In der 46. Minute hatte sie Bengalos und Rauchentwickler gezündet. Der Schiedsrichter musste das Spiel unterbrechen. Am Montag (4. April) meldet sich Präsident Helge Leonhardt zu Wort:

„Der Präsident wie auch Vorstand, Aufsichtsrat, Ehrenrat und Förderkreis  des FC Erzgebirge Aue verurteilen das Abbrennen von Pyrotechnik durch Personen im Gästeblock beim Spiel am vergangenen Freitagabend in Magdeburg am Beginn der 2.Halbzeit auf das Schärfste. Die daran beteiligten Personen haben dem Verein vorsätzlich in finanzieller Hinsicht wie auch hinsichtlich des Ansehens unseres Vereins in der öffentlichen Wahrnehmung immensen Schaden zugefügt. Insbesondere auch im Hinblick auf die hervorragende sportliche Entwicklung unserer Mannschaft in dieser Saison und dem jetzigen Saisonendspurt mit der Möglichkeit des Aufstiegs in die 2.Bundesliga ist ein solches Verhalten absolut inakzeptabel.

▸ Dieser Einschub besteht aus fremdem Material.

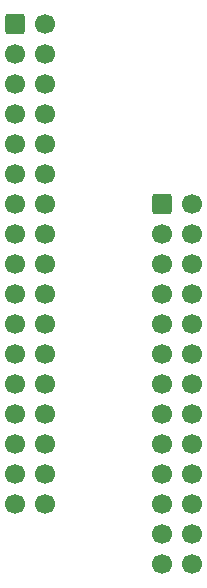
<source format=gbr>
%TF.GenerationSoftware,KiCad,Pcbnew,(6.0.7)*%
%TF.CreationDate,2022-12-30T00:06:58+00:00*%
%TF.ProjectId,CPC464-2MINIDDI3ADAPT,43504334-3634-42d3-924d-494e49444449,rev?*%
%TF.SameCoordinates,Original*%
%TF.FileFunction,Soldermask,Top*%
%TF.FilePolarity,Negative*%
%FSLAX46Y46*%
G04 Gerber Fmt 4.6, Leading zero omitted, Abs format (unit mm)*
G04 Created by KiCad (PCBNEW (6.0.7)) date 2022-12-30 00:06:58*
%MOMM*%
%LPD*%
G01*
G04 APERTURE LIST*
G04 Aperture macros list*
%AMRoundRect*
0 Rectangle with rounded corners*
0 $1 Rounding radius*
0 $2 $3 $4 $5 $6 $7 $8 $9 X,Y pos of 4 corners*
0 Add a 4 corners polygon primitive as box body*
4,1,4,$2,$3,$4,$5,$6,$7,$8,$9,$2,$3,0*
0 Add four circle primitives for the rounded corners*
1,1,$1+$1,$2,$3*
1,1,$1+$1,$4,$5*
1,1,$1+$1,$6,$7*
1,1,$1+$1,$8,$9*
0 Add four rect primitives between the rounded corners*
20,1,$1+$1,$2,$3,$4,$5,0*
20,1,$1+$1,$4,$5,$6,$7,0*
20,1,$1+$1,$6,$7,$8,$9,0*
20,1,$1+$1,$8,$9,$2,$3,0*%
G04 Aperture macros list end*
%ADD10RoundRect,0.250000X-0.600000X-0.600000X0.600000X-0.600000X0.600000X0.600000X-0.600000X0.600000X0*%
%ADD11C,1.700000*%
G04 APERTURE END LIST*
D10*
%TO.C,CD2*%
X75996800Y-79730600D03*
D11*
X78536800Y-79730600D03*
X75996800Y-82270600D03*
X78536800Y-82270600D03*
X75996800Y-84810600D03*
X78536800Y-84810600D03*
X75996800Y-87350600D03*
X78536800Y-87350600D03*
X75996800Y-89890600D03*
X78536800Y-89890600D03*
X75996800Y-92430600D03*
X78536800Y-92430600D03*
X75996800Y-94970600D03*
X78536800Y-94970600D03*
X75996800Y-97510600D03*
X78536800Y-97510600D03*
X75996800Y-100050600D03*
X78536800Y-100050600D03*
X75996800Y-102590600D03*
X78536800Y-102590600D03*
X75996800Y-105130600D03*
X78536800Y-105130600D03*
X75996800Y-107670600D03*
X78536800Y-107670600D03*
X75996800Y-110210600D03*
X78536800Y-110210600D03*
%TD*%
D10*
%TO.C,CD1*%
X63550800Y-64465200D03*
D11*
X66090800Y-64465200D03*
X63550800Y-67005200D03*
X66090800Y-67005200D03*
X63550800Y-69545200D03*
X66090800Y-69545200D03*
X63550800Y-72085200D03*
X66090800Y-72085200D03*
X63550800Y-74625200D03*
X66090800Y-74625200D03*
X63550800Y-77165200D03*
X66090800Y-77165200D03*
X63550800Y-79705200D03*
X66090800Y-79705200D03*
X63550800Y-82245200D03*
X66090800Y-82245200D03*
X63550800Y-84785200D03*
X66090800Y-84785200D03*
X63550800Y-87325200D03*
X66090800Y-87325200D03*
X63550800Y-89865200D03*
X66090800Y-89865200D03*
X63550800Y-92405200D03*
X66090800Y-92405200D03*
X63550800Y-94945200D03*
X66090800Y-94945200D03*
X63550800Y-97485200D03*
X66090800Y-97485200D03*
X63550800Y-100025200D03*
X66090800Y-100025200D03*
X63550800Y-102565200D03*
X66090800Y-102565200D03*
X63550800Y-105105200D03*
X66090800Y-105105200D03*
%TD*%
M02*

</source>
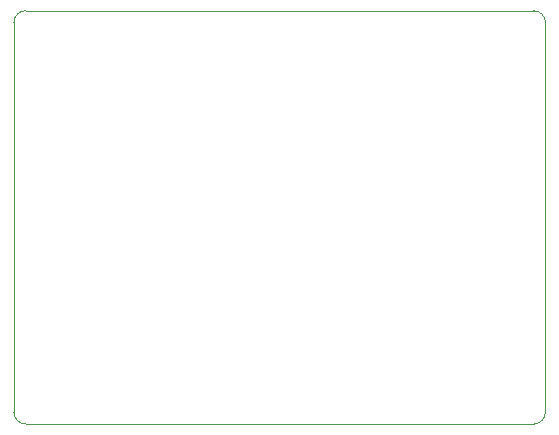
<source format=gbr>
%TF.GenerationSoftware,KiCad,Pcbnew,(6.0.11)*%
%TF.CreationDate,2024-05-16T18:38:15+09:00*%
%TF.ProjectId,active-marker-pcb,61637469-7665-42d6-9d61-726b65722d70,rev?*%
%TF.SameCoordinates,Original*%
%TF.FileFunction,Profile,NP*%
%FSLAX46Y46*%
G04 Gerber Fmt 4.6, Leading zero omitted, Abs format (unit mm)*
G04 Created by KiCad (PCBNEW (6.0.11)) date 2024-05-16 18:38:15*
%MOMM*%
%LPD*%
G01*
G04 APERTURE LIST*
%TA.AperFunction,Profile*%
%ADD10C,0.100000*%
%TD*%
G04 APERTURE END LIST*
D10*
X101000000Y-85000000D02*
G75*
G03*
X100000000Y-86000000I0J-1000000D01*
G01*
X145000000Y-86000000D02*
G75*
G03*
X144000000Y-85000000I-1000000J0D01*
G01*
X144000000Y-120000000D02*
G75*
G03*
X145000000Y-119000000I0J1000000D01*
G01*
X100000000Y-119000000D02*
G75*
G03*
X101000000Y-120000000I1000000J0D01*
G01*
X144000000Y-85000000D02*
X101000000Y-85000000D01*
X145000000Y-119000000D02*
X145000000Y-86000000D01*
X101000000Y-120000000D02*
X144000000Y-120000000D01*
X100000000Y-86000000D02*
X100000000Y-119000000D01*
M02*

</source>
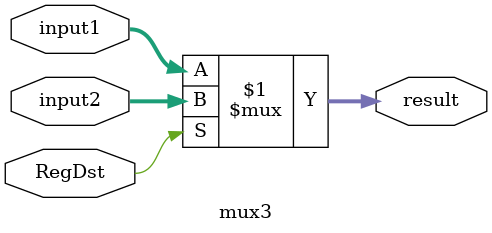
<source format=v>
`timescale 1ns / 1ps


module mux3(
    input RegDst,
    input [20:16] input1,
    input [15:11] input2,
    output [4:0] result
    );
    
    assign result = RegDst? input2:input1;
    
endmodule

</source>
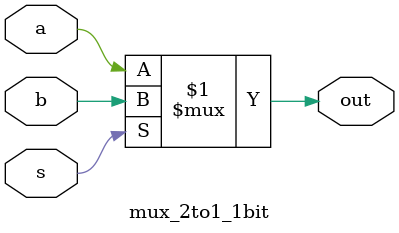
<source format=v>
module mux_2to1_1bit(a, b, s, out);
	input a, b;
	input s;
	output out;
	
	assign out = s ? b : a;
	
endmodule

</source>
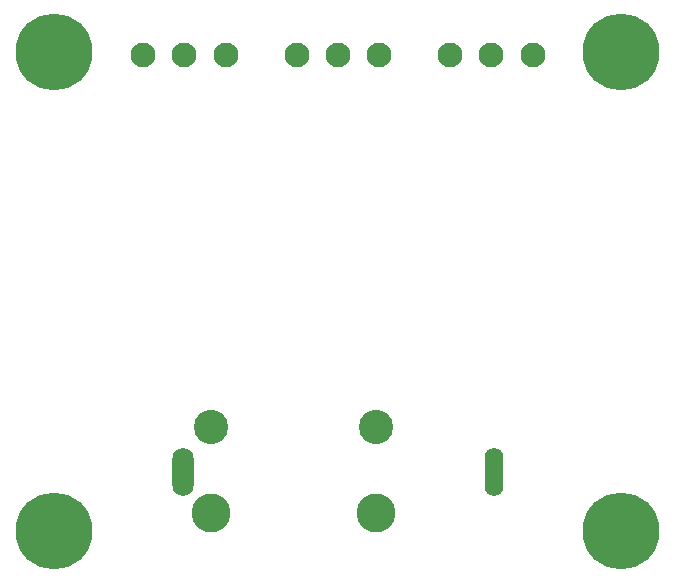
<source format=gbr>
%TF.GenerationSoftware,KiCad,Pcbnew,(5.1.6-0)*%
%TF.CreationDate,2023-05-11T16:35:51-07:00*%
%TF.ProjectId,input_buffer_RCA,696e7075-745f-4627-9566-6665725f5243,rev?*%
%TF.SameCoordinates,Original*%
%TF.FileFunction,Soldermask,Bot*%
%TF.FilePolarity,Negative*%
%FSLAX46Y46*%
G04 Gerber Fmt 4.6, Leading zero omitted, Abs format (unit mm)*
G04 Created by KiCad (PCBNEW (5.1.6-0)) date 2023-05-11 16:35:51*
%MOMM*%
%LPD*%
G01*
G04 APERTURE LIST*
%ADD10C,0.900000*%
%ADD11C,6.500000*%
%ADD12O,1.600000X4.100000*%
%ADD13O,1.800000X4.100000*%
%ADD14C,3.300000*%
%ADD15C,2.900000*%
%ADD16C,2.100000*%
G04 APERTURE END LIST*
D10*
%TO.C,H4*%
X150697056Y-144802944D03*
X149000000Y-144100000D03*
X147302944Y-144802944D03*
X146600000Y-146500000D03*
X147302944Y-148197056D03*
X149000000Y-148900000D03*
X150697056Y-148197056D03*
X151400000Y-146500000D03*
D11*
X149000000Y-146500000D03*
%TD*%
D10*
%TO.C,H3*%
X150697056Y-104302944D03*
X149000000Y-103600000D03*
X147302944Y-104302944D03*
X146600000Y-106000000D03*
X147302944Y-107697056D03*
X149000000Y-108400000D03*
X150697056Y-107697056D03*
X151400000Y-106000000D03*
D11*
X149000000Y-106000000D03*
%TD*%
D10*
%TO.C,H2*%
X102697056Y-144802944D03*
X101000000Y-144100000D03*
X99302944Y-144802944D03*
X98600000Y-146500000D03*
X99302944Y-148197056D03*
X101000000Y-148900000D03*
X102697056Y-148197056D03*
X103400000Y-146500000D03*
D11*
X101000000Y-146500000D03*
%TD*%
D10*
%TO.C,H1*%
X102697056Y-104302944D03*
X101000000Y-103600000D03*
X99302944Y-104302944D03*
X98600000Y-106000000D03*
X99302944Y-107697056D03*
X101000000Y-108400000D03*
X102697056Y-107697056D03*
X103400000Y-106000000D03*
D11*
X101000000Y-106000000D03*
%TD*%
D12*
%TO.C,J1*%
X138250000Y-141500000D03*
D13*
X111850000Y-141500000D03*
D14*
X114250000Y-145000000D03*
D15*
X128250000Y-137750000D03*
D14*
X128250000Y-145000000D03*
D15*
X114250000Y-137750000D03*
%TD*%
D16*
%TO.C,J4*%
X121500000Y-106250000D03*
X125000000Y-106250000D03*
X128500000Y-106250000D03*
%TD*%
%TO.C,J3*%
X134500000Y-106250000D03*
X138000000Y-106250000D03*
X141500000Y-106250000D03*
%TD*%
%TO.C,J2*%
X108500000Y-106250000D03*
X112000000Y-106250000D03*
X115500000Y-106250000D03*
%TD*%
M02*

</source>
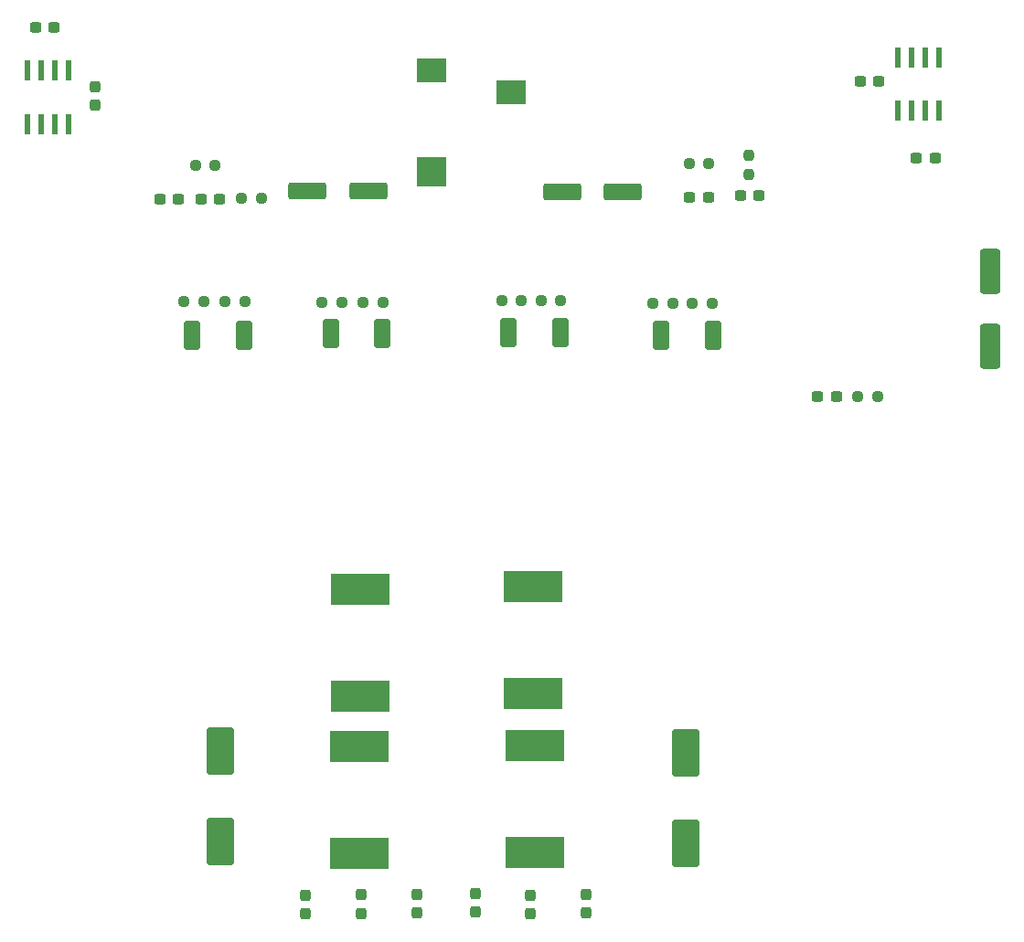
<source format=gbr>
%TF.GenerationSoftware,KiCad,Pcbnew,9.0.4*%
%TF.CreationDate,2025-09-07T12:41:53+05:30*%
%TF.ProjectId,STEREO  CLASS D AMP,53544552-454f-4202-9043-4c4153532044,rev?*%
%TF.SameCoordinates,Original*%
%TF.FileFunction,Paste,Top*%
%TF.FilePolarity,Positive*%
%FSLAX46Y46*%
G04 Gerber Fmt 4.6, Leading zero omitted, Abs format (unit mm)*
G04 Created by KiCad (PCBNEW 9.0.4) date 2025-09-07 12:41:53*
%MOMM*%
%LPD*%
G01*
G04 APERTURE LIST*
G04 Aperture macros list*
%AMRoundRect*
0 Rectangle with rounded corners*
0 $1 Rounding radius*
0 $2 $3 $4 $5 $6 $7 $8 $9 X,Y pos of 4 corners*
0 Add a 4 corners polygon primitive as box body*
4,1,4,$2,$3,$4,$5,$6,$7,$8,$9,$2,$3,0*
0 Add four circle primitives for the rounded corners*
1,1,$1+$1,$2,$3*
1,1,$1+$1,$4,$5*
1,1,$1+$1,$6,$7*
1,1,$1+$1,$8,$9*
0 Add four rect primitives between the rounded corners*
20,1,$1+$1,$2,$3,$4,$5,0*
20,1,$1+$1,$4,$5,$6,$7,0*
20,1,$1+$1,$6,$7,$8,$9,0*
20,1,$1+$1,$8,$9,$2,$3,0*%
G04 Aperture macros list end*
%ADD10R,5.400000X2.900000*%
%ADD11RoundRect,0.250000X-0.500000X-1.100000X0.500000X-1.100000X0.500000X1.100000X-0.500000X1.100000X0*%
%ADD12RoundRect,0.237500X-0.237500X0.300000X-0.237500X-0.300000X0.237500X-0.300000X0.237500X0.300000X0*%
%ADD13RoundRect,0.237500X-0.300000X-0.237500X0.300000X-0.237500X0.300000X0.237500X-0.300000X0.237500X0*%
%ADD14RoundRect,0.237500X0.250000X0.237500X-0.250000X0.237500X-0.250000X-0.237500X0.250000X-0.237500X0*%
%ADD15RoundRect,0.237500X-0.250000X-0.237500X0.250000X-0.237500X0.250000X0.237500X-0.250000X0.237500X0*%
%ADD16RoundRect,0.250000X0.700000X-1.825000X0.700000X1.825000X-0.700000X1.825000X-0.700000X-1.825000X0*%
%ADD17RoundRect,0.237500X0.300000X0.237500X-0.300000X0.237500X-0.300000X-0.237500X0.300000X-0.237500X0*%
%ADD18R,2.800000X2.200000*%
%ADD19R,2.800000X2.800000*%
%ADD20RoundRect,0.250000X1.500000X0.550000X-1.500000X0.550000X-1.500000X-0.550000X1.500000X-0.550000X0*%
%ADD21RoundRect,0.250000X-1.500000X-0.550000X1.500000X-0.550000X1.500000X0.550000X-1.500000X0.550000X0*%
%ADD22R,0.558800X1.981200*%
%ADD23RoundRect,0.237500X-0.237500X0.250000X-0.237500X-0.250000X0.237500X-0.250000X0.237500X0.250000X0*%
%ADD24RoundRect,0.250000X1.000000X-1.950000X1.000000X1.950000X-1.000000X1.950000X-1.000000X-1.950000X0*%
G04 APERTURE END LIST*
D10*
%TO.C,L3*%
X124061250Y-126290000D03*
X124061250Y-136190000D03*
%TD*%
D11*
%TO.C,D3*%
X108593750Y-88140000D03*
X113393750Y-88140000D03*
%TD*%
D10*
%TO.C,L1*%
X140161250Y-111490000D03*
X140161250Y-121390000D03*
%TD*%
D12*
%TO.C,C19*%
X124221250Y-140030000D03*
X124221250Y-141755000D03*
%TD*%
D13*
%TO.C,C7*%
X105561250Y-75530000D03*
X107286250Y-75530000D03*
%TD*%
D14*
%TO.C,R5*%
X110683750Y-72470000D03*
X108858750Y-72470000D03*
%TD*%
D12*
%TO.C,C15*%
X139921250Y-140045000D03*
X139921250Y-141770000D03*
%TD*%
D15*
%TO.C,R10*%
X111628750Y-85030000D03*
X113453750Y-85030000D03*
%TD*%
D16*
%TO.C,C1*%
X182431250Y-89205000D03*
X182431250Y-82255000D03*
%TD*%
D17*
%TO.C,C5*%
X161066250Y-75190000D03*
X159341250Y-75190000D03*
%TD*%
D11*
%TO.C,D1*%
X151983750Y-88180000D03*
X156783750Y-88180000D03*
%TD*%
D13*
%TO.C,C4*%
X154643750Y-75380000D03*
X156368750Y-75380000D03*
%TD*%
D14*
%TO.C,R13*%
X122441250Y-85170000D03*
X120616250Y-85170000D03*
%TD*%
%TO.C,R4*%
X114986250Y-75510000D03*
X113161250Y-75510000D03*
%TD*%
D18*
%TO.C,J4*%
X138141250Y-65630000D03*
X130741250Y-63630000D03*
D19*
X130741250Y-73030000D03*
%TD*%
D13*
%TO.C,C9*%
X170428750Y-64680000D03*
X172153750Y-64680000D03*
%TD*%
D12*
%TO.C,C14*%
X145051250Y-139982500D03*
X145051250Y-141707500D03*
%TD*%
D10*
%TO.C,L4*%
X124121250Y-111690000D03*
X124121250Y-121590000D03*
%TD*%
D13*
%TO.C,C10*%
X175638750Y-71790000D03*
X177363750Y-71790000D03*
%TD*%
D15*
%TO.C,R1*%
X170191250Y-93810000D03*
X172016250Y-93810000D03*
%TD*%
D13*
%TO.C,C6*%
X109403750Y-75540000D03*
X111128750Y-75540000D03*
%TD*%
D14*
%TO.C,R11*%
X109621250Y-85020000D03*
X107796250Y-85020000D03*
%TD*%
D10*
%TO.C,L2*%
X140341250Y-126170000D03*
X140341250Y-136070000D03*
%TD*%
D14*
%TO.C,R7*%
X153063750Y-85210000D03*
X151238750Y-85210000D03*
%TD*%
D20*
%TO.C,C3*%
X148431250Y-74920000D03*
X142831250Y-74920000D03*
%TD*%
D14*
%TO.C,R3*%
X156406250Y-72300000D03*
X154581250Y-72300000D03*
%TD*%
D21*
%TO.C,C8*%
X119261250Y-74820000D03*
X124861250Y-74820000D03*
%TD*%
D15*
%TO.C,R6*%
X154898750Y-85240000D03*
X156723750Y-85240000D03*
%TD*%
D17*
%TO.C,C12*%
X95803750Y-59620000D03*
X94078750Y-59620000D03*
%TD*%
D12*
%TO.C,C20*%
X119091250Y-140052500D03*
X119091250Y-141777500D03*
%TD*%
D11*
%TO.C,D2*%
X137871250Y-87900000D03*
X142671250Y-87900000D03*
%TD*%
D15*
%TO.C,R12*%
X124416250Y-85130000D03*
X126241250Y-85130000D03*
%TD*%
D14*
%TO.C,R8*%
X139043750Y-84950000D03*
X137218750Y-84950000D03*
%TD*%
D12*
%TO.C,C11*%
X99581250Y-65140000D03*
X99581250Y-66865000D03*
%TD*%
D17*
%TO.C,C2*%
X168216250Y-93870000D03*
X166491250Y-93870000D03*
%TD*%
D22*
%TO.C,U5*%
X173916250Y-67334999D03*
X175186250Y-67334999D03*
X176456250Y-67334999D03*
X177726250Y-67334999D03*
X177726250Y-62405001D03*
X176456250Y-62405001D03*
X175186250Y-62405001D03*
X173916250Y-62405001D03*
%TD*%
D23*
%TO.C,R2*%
X160141250Y-71457500D03*
X160141250Y-73282500D03*
%TD*%
D11*
%TO.C,D4*%
X121401250Y-88030000D03*
X126201250Y-88030000D03*
%TD*%
D12*
%TO.C,C18*%
X129351250Y-140000000D03*
X129351250Y-141725000D03*
%TD*%
D22*
%TO.C,U6*%
X97126250Y-63665001D03*
X95856250Y-63665001D03*
X94586250Y-63665001D03*
X93316250Y-63665001D03*
X93316250Y-68594999D03*
X94586250Y-68594999D03*
X95856250Y-68594999D03*
X97126250Y-68594999D03*
%TD*%
D12*
%TO.C,C16*%
X134791250Y-139875000D03*
X134791250Y-141600000D03*
%TD*%
D24*
%TO.C,C13*%
X154251250Y-135290000D03*
X154251250Y-126890000D03*
%TD*%
%TO.C,C17*%
X111141250Y-135070000D03*
X111141250Y-126670000D03*
%TD*%
D15*
%TO.C,R9*%
X140878750Y-84980000D03*
X142703750Y-84980000D03*
%TD*%
M02*

</source>
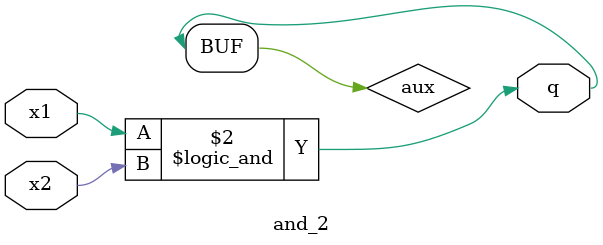
<source format=v>

module and_2(
input x1,
input x2,
output q);

assign q = aux; //pruebo para usar wires en la salida
reg aux;        //registro generado después del assign para probar la concurrencia
always@(*)
begin
  aux <= x1 && x2;
end

endmodule

</source>
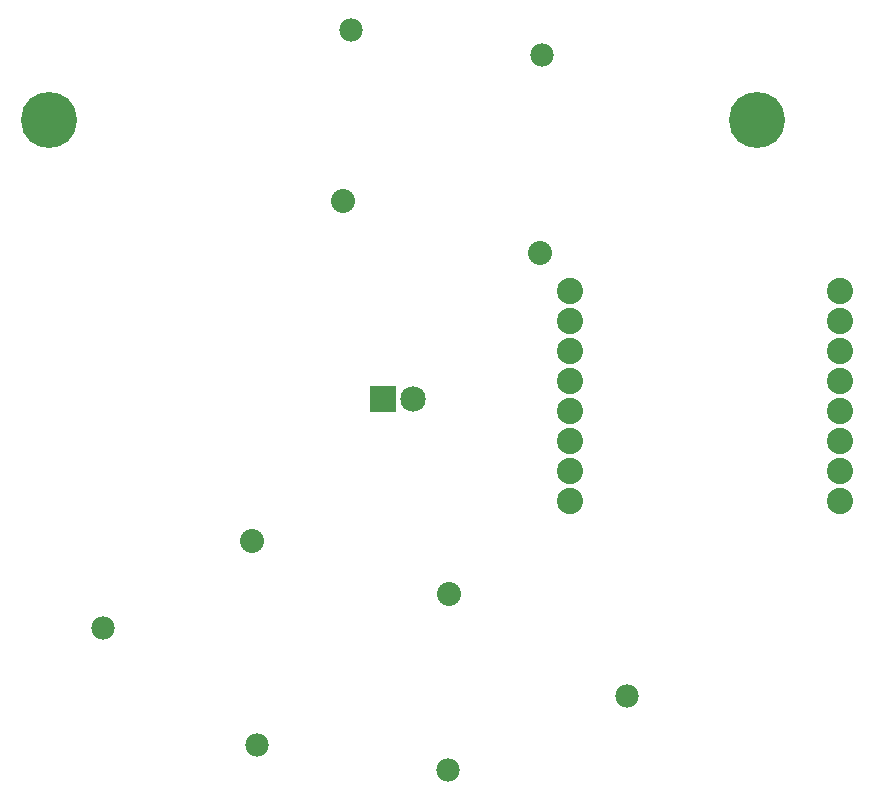
<source format=gbs>
G04 MADE WITH FRITZING*
G04 WWW.FRITZING.ORG*
G04 DOUBLE SIDED*
G04 HOLES PLATED*
G04 CONTOUR ON CENTER OF CONTOUR VECTOR*
%ASAXBY*%
%FSLAX23Y23*%
%MOIN*%
%OFA0B0*%
%SFA1.0B1.0*%
%ADD10C,0.085000*%
%ADD11C,0.078000*%
%ADD12C,0.080000*%
%ADD13C,0.087778*%
%ADD14C,0.187165*%
%ADD15R,0.085000X0.085000*%
%LNMASK0*%
G90*
G70*
G54D10*
X1722Y1772D03*
X1822Y1772D03*
G54D11*
X1614Y2999D03*
X2252Y2916D03*
X1940Y533D03*
X1301Y617D03*
X2534Y779D03*
X789Y1008D03*
X1614Y2999D03*
X2252Y2916D03*
X1940Y533D03*
X1301Y617D03*
X2534Y779D03*
X789Y1008D03*
G54D12*
X1590Y2432D03*
X2246Y2258D03*
X1941Y1122D03*
X1285Y1297D03*
X1590Y2432D03*
X2246Y2258D03*
X1941Y1122D03*
X1285Y1297D03*
G54D13*
X2345Y2132D03*
X2345Y2032D03*
X2345Y1932D03*
X2345Y1832D03*
X2345Y1732D03*
X2345Y1632D03*
X2345Y1532D03*
X2345Y1432D03*
X3245Y1432D03*
X3245Y1532D03*
X3245Y1632D03*
X3245Y1732D03*
X3245Y1832D03*
X3245Y1932D03*
X3245Y2032D03*
X3245Y2132D03*
G54D14*
X2970Y2701D03*
X608Y2701D03*
G54D15*
X1722Y1772D03*
G04 End of Mask0*
M02*
</source>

Gerade jetzt brauch die Mannschaft die bedingungslose Unterstützung von jedem, der für unseren Club nur das Beste will.

Der Verein wird nach Auswertung der Bilder und Videoaufnahmen durch die Polizei gegen die ermittelten Täter mit aller Konsequenz und Härte vorgehen. Für solche Personen darf es künftig weder in unserem Stadion noch in unserem Verein einen Platz geben.“

 

Helge Leonhardt
Präsident des FC Erzgebirge Aue e.V.